San Antonio (March 25, 2003) — About 40 spouses of Texas Legislature members visited The University of Texas Health Science Center at San Antonio on March 18 to hear interesting reports on university research and clinical projects. The guests from the Legislative Ladies Club included Nadine Craddick, wife of House Speaker Tom Craddick.

"Thank you for your personal sacrifice for the people of Texas," Health Science Center President Francisco G. Cigarroa, M.D., said in his welcome address. "Less than 50 years after its inception, our Health Science Center has grown into a vitally important health education and medical research institution that serves San Antonio and 50,000 square miles of South Texas. The scientists you hear from today have already achieved great success, and we know they will continue to be national leaders in medical research. They may invent world-changing patents of the future or be future Nobel Laureates, or they may be instrumental in developing our nation's biodefense mechanisms during this critical time that our world faces."

The faculty speakers and topics were:

  • Abhay Gupta, M.D., department of surgery, who discussed reconstructive surgery for breast cancer patients (for more information, see "Restoring the Body" at http://www.uthscsa.edu/mission/);
  • C. Mauli Agrawal, Ph.D., department of orthopaedics, who commented on "tissue engineering" research to help the body heal itself by regenerating various types of tissue;
  • Steven Bailey, M.D., department of medicine, who outlined efforts to grow new blood vessels for supplying oxygen to the heart in coronary artery disease patients who have no other hope;
  • Gerald Dodd III, M.D., department of radiology, who spoke about radiothermal ablation of liver tumors in patients with liver malignancies of a certain size;
  • Sunil Ahuja, M.D., departments of medicine and microbiology-immunology, who discussed the search for genetic clues to explain differing rates of HIV/AIDS progression among individuals; and
  • Charles Rodriguez, Ph.D., external affairs, who provided information about the new Texas Medical Rangers volunteer group at the Health Science Center. Commissioned by Gov. Rick Perry, the Health Science Center Medical Rangers group is the first in the state.

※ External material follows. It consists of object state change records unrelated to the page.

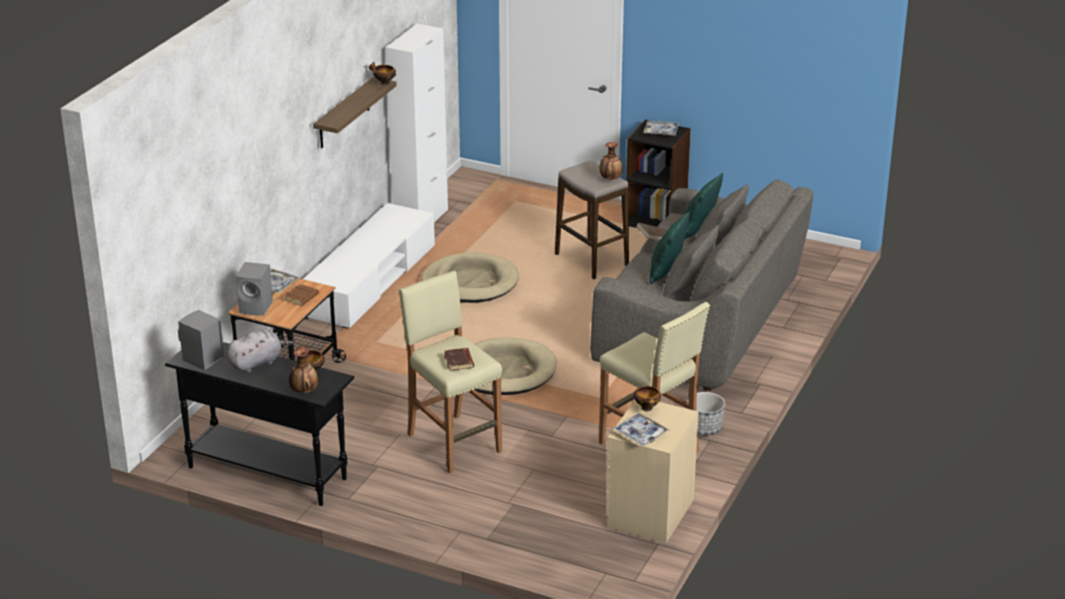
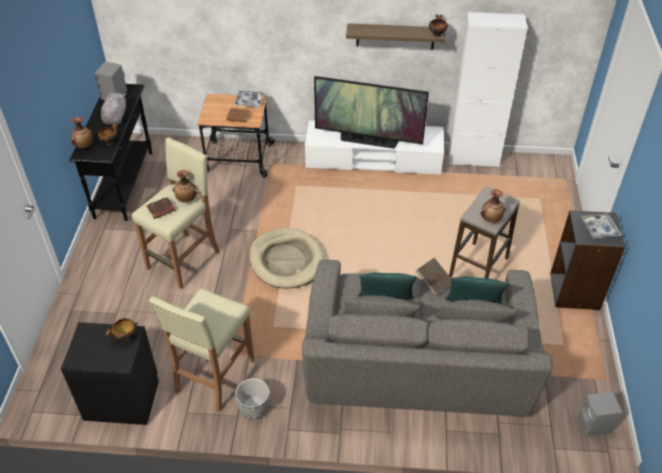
camera: 70 degrees right, 15 degrees up
grey plush toy [227,329,293,373] -> grey plush toy turned 120 degrees counterclockwise [101,92,127,125]
grey speaker [236,262,273,316] -> grey speaker moved to [579,392,622,437]
beige dog bed [421,252,519,303] -> none
beige nightstand [606,401,699,543] -> black nightstand [61,322,159,425]
tray [613,413,669,446] -> none
none -> vase [173,170,198,203]
none -> television [314,76,429,149]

After the talks, the Legislative Ladies Club visited laboratories addressing hypertension in post-menopausal women, neonatal intensive care, tissue typing, face masks for burn victims and development of a blood substitute.

On a visit to laboratories in the department of microbiology-immunology, Mrs. Craddick and other spouses heard about research of tularemia, a bioterrorism threat. Tularemia is caused by the bacterium Francisella, a Class A pathogen that is extremely lethal and very easily aerosolized. Airborne tularemia is the most deadly form of the infection. It is commonly found in rabbits and has been encountered for years by hunters trapping rabbits.

Researchers aim to understand how these organisms spread and how the body defends itself against tularemia infection. The ultimate goal is development of treatments that are not dependent on antibiotics, because these organisms are resistant to antibiotics.

Joe Krier, president of the Greater San Antonio Chamber of Commerce, told the Legislative Ladies Club that the medical/biosciences portion of San Antonio's economy is now $11.5 billion a year. The average wage in this sector of the economy is 15 percent higher than the average wage in San Antonio overall. "Texans should have a great feeling of stewardship for institutions such as the Health Science Center," Krier said.